Last year I entered through Nogales AZ and forgot to alert my CC company I would be using the card out of the country and it was denied, I paid the $400 deposit in cash.. Upon returning to the US I crossed at Agua Preita and had no problem at all getting my cash deposit back, took 10 min. Here is the email of Erik Fernandez, an employee of Banjercito who will answer promptly in English...hope this helps 

[email protected]


----------



## Deendah (Jun 22, 2012)

chicois8 said:


> Last year I entered through Nogales AZ and forgot to alert my CC company I would be using the card out of the country and it was denied, I paid the $400 deposit in cash.. Upon returning to the US I crossed at Agua Preita and had no problem at all getting my cash deposit back, took 10 min. Here is the email of Erik Fernandez, an employee of Banjercito who will answer promptly in English...hope this helps
> 
> [email protected]


Señor;
Perfect! Thanks.
Daryl


----------



## HolyMole (Jan 3, 2009)

Deendah said:


> Hola a todos;
> We drive to México and pay the deposite to temporary import car (bring our car in for the 6 mos. stay) at the border=Pharr Tx. The Pharr crossing is new to us=have done it the last 3 yrs.= and each year we exited at Pharr. The first year los Aduanas told us that we had to re-cross at the same crossing we entered(seemed wrong BUT....) This year we plan to re-enter the States at Yuma/Nogales. We contacted the México consulate here in Canadá and they sent us to a Banjercito web site who didn't say 'yay or nay' to the question, just that we would get our money back. My question ¿have any of you folks re-crossed at different crossing than you enetered and got your 6 mo. temporary importation fee back?
> Gracias de antamano
> Daryl
> P.D. My wife mentions that we pay cash and that might be the sticking point as a opposed to credit card payment¿?

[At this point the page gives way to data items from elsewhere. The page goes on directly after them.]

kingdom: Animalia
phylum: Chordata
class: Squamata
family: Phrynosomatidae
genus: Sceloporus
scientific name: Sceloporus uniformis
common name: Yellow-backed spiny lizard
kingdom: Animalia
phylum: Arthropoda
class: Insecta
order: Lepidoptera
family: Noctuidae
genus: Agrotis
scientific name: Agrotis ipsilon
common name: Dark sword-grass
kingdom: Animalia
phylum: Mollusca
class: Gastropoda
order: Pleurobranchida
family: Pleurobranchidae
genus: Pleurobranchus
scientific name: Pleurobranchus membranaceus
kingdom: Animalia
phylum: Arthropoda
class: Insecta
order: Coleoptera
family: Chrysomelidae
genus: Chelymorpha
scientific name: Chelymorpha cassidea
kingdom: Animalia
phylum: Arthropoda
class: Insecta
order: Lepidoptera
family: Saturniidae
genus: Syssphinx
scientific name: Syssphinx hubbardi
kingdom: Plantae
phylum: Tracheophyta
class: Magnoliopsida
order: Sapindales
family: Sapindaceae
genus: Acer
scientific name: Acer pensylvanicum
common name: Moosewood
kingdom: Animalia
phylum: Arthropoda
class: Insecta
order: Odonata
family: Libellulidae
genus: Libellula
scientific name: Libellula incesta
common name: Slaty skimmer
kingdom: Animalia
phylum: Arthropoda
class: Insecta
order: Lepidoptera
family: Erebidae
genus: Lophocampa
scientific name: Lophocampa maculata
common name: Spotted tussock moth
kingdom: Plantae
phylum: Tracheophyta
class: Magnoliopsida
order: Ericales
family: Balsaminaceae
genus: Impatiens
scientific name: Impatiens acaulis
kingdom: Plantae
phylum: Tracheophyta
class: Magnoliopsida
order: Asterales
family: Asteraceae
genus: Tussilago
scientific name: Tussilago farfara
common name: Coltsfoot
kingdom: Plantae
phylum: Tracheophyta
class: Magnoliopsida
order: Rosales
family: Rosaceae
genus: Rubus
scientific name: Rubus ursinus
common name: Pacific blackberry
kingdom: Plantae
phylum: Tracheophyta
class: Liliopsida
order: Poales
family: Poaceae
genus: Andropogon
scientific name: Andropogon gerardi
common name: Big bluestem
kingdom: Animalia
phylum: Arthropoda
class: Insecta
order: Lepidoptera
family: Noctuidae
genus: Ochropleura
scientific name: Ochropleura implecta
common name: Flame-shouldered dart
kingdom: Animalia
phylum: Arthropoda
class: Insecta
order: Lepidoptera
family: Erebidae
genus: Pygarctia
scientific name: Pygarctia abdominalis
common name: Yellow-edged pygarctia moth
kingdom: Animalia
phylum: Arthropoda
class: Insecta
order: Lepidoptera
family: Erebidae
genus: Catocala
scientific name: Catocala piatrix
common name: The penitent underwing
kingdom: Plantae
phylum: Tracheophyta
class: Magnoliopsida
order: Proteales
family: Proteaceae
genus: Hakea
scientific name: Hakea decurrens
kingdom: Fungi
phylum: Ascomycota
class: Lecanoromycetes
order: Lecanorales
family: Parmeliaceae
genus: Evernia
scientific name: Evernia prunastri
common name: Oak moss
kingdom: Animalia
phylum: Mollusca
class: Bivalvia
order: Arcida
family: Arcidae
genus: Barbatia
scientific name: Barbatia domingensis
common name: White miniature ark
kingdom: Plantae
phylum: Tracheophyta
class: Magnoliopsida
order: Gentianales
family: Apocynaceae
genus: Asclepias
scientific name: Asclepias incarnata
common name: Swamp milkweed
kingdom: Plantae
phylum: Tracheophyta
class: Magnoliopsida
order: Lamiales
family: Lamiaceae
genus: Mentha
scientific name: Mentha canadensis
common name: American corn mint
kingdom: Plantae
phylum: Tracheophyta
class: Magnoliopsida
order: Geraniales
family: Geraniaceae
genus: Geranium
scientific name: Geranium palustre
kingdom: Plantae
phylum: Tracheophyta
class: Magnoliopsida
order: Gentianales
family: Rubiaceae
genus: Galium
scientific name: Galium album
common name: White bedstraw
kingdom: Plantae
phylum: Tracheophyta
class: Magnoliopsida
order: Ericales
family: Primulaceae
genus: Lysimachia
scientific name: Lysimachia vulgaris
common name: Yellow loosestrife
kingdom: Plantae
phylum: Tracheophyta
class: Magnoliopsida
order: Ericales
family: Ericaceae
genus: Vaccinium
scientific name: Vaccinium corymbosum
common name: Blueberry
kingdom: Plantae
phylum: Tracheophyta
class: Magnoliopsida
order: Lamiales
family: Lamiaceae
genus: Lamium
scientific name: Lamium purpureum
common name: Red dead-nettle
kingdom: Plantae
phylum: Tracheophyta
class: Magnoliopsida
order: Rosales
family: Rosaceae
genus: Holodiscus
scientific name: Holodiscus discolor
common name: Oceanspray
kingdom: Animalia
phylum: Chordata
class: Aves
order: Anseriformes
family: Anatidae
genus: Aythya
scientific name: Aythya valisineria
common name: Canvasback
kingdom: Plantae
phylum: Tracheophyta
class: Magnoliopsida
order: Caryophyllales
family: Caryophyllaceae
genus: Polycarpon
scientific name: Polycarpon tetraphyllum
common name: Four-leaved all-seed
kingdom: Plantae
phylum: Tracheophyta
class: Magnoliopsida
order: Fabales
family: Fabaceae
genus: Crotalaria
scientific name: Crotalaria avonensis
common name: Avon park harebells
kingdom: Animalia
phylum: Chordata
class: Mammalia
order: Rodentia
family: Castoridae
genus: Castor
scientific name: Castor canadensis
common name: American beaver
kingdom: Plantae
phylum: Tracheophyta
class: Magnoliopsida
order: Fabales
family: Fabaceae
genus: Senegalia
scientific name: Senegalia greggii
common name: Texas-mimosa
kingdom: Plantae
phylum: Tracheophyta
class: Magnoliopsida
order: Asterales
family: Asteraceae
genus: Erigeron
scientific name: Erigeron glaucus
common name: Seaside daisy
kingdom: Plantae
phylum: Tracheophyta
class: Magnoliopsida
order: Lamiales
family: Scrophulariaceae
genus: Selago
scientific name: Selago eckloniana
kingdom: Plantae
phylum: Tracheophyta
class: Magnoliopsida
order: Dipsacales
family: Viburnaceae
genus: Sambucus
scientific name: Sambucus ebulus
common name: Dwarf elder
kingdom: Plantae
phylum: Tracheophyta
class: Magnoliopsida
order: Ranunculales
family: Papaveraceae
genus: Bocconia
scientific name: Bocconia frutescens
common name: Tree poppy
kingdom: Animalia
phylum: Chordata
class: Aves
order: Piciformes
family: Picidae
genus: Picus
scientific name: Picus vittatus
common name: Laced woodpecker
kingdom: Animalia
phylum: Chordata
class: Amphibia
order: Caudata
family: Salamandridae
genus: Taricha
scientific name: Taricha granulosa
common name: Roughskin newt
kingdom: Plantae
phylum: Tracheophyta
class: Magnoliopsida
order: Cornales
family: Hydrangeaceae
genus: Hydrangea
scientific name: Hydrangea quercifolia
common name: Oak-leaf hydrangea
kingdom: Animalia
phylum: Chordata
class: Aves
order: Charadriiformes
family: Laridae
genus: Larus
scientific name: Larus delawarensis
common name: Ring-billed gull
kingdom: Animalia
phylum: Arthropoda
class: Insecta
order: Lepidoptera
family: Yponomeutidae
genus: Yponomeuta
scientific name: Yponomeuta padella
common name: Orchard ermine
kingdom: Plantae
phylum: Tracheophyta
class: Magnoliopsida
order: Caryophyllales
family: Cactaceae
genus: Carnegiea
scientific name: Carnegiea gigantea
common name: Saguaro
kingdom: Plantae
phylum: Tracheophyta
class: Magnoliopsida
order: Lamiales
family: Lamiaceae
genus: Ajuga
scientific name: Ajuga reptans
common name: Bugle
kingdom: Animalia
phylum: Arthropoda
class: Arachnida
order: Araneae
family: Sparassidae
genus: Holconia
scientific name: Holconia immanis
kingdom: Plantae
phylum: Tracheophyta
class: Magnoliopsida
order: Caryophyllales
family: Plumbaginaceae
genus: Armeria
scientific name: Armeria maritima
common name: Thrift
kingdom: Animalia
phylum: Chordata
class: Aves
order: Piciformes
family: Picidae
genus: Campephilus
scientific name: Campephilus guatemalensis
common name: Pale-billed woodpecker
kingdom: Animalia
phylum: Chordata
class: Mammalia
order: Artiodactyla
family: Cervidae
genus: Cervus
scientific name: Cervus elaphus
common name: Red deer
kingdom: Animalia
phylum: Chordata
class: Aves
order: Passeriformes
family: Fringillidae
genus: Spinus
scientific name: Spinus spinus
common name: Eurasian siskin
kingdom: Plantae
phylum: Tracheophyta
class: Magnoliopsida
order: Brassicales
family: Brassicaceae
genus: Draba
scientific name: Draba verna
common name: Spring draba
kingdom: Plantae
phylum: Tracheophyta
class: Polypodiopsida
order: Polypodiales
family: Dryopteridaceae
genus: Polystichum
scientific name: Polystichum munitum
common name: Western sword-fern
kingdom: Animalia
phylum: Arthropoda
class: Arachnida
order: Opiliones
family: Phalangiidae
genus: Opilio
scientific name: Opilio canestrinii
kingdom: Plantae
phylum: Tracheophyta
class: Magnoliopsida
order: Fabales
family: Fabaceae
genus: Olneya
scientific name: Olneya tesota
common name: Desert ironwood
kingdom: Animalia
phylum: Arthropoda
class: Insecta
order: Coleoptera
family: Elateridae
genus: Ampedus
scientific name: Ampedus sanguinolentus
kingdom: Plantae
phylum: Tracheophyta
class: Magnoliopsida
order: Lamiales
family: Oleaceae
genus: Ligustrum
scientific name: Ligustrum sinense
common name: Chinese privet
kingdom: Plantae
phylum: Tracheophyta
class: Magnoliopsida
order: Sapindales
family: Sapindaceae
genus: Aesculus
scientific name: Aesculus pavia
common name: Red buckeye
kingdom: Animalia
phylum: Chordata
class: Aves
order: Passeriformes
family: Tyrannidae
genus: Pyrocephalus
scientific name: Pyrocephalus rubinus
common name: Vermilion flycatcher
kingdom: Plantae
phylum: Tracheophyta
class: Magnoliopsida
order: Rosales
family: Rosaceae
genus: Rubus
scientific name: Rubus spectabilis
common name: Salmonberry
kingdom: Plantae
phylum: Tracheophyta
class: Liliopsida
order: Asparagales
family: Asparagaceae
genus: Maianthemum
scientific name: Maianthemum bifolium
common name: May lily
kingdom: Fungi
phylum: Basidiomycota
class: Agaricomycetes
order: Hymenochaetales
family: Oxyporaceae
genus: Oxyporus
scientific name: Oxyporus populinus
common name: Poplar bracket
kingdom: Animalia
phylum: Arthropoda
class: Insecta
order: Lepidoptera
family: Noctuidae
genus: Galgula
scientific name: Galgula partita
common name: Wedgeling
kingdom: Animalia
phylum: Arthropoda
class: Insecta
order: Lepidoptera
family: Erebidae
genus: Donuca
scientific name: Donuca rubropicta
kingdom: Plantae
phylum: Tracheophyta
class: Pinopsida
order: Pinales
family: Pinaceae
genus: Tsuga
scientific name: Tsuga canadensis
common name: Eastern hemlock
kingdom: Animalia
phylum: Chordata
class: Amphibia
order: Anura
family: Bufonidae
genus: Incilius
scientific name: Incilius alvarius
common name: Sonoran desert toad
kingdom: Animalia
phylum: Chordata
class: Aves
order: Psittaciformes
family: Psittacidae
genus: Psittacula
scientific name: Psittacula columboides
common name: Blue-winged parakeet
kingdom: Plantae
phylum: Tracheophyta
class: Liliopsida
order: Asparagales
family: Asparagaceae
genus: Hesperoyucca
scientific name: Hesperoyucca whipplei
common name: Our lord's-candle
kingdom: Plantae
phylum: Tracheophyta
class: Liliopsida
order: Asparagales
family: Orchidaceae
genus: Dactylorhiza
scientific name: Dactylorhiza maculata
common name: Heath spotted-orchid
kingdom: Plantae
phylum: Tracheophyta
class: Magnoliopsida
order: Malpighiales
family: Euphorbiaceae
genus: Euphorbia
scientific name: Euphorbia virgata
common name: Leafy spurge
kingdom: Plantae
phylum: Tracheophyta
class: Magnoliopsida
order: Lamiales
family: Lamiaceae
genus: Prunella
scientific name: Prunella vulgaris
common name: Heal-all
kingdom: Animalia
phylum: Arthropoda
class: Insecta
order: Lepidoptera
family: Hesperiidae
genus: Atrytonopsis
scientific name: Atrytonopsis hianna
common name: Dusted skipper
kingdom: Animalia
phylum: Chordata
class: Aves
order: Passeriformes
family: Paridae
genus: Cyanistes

Hola Daryl. Guess you'll be leaving soon, eh? You'll recall that our car was stolen in Zihua in 2007. The following year, we drove down again in our "new" car, before we'd managed to obtain a cancellation of the temporary import permit for the car that was stolen. We crossed the 2nd year at Piedras Negras...and of course they wouldn't let me bring another car into Mexico, because their computer said I already had a car in Mexico (the stolen one) that had never "left". Fortunately, our cars are always registered in both our names....so the "work-around" was for my lovely wife to actually be the one who was importing the "new" car. Unfortunately, she didn't have a credit card in her name, but we were able to scrape-up the $300 US cash, and got into Mexico. We knew we would be returning to the USA at Nogales, and never expected to get our $300 deposit back.....but we did. Everything worked just fine.
Hope to see you both maybe around late October/1st week of November, if all goes well.


----------



## Deendah (Jun 22, 2012)

Good to hear from you and learn how you worked it out. We have a couple of stories on this subject which we'll exchange with you when we see you in Zihua. Good to know we shouldn't encounter a problem crossing at 2 different places. Have a safe trip down and looking forward to seeing you!


----------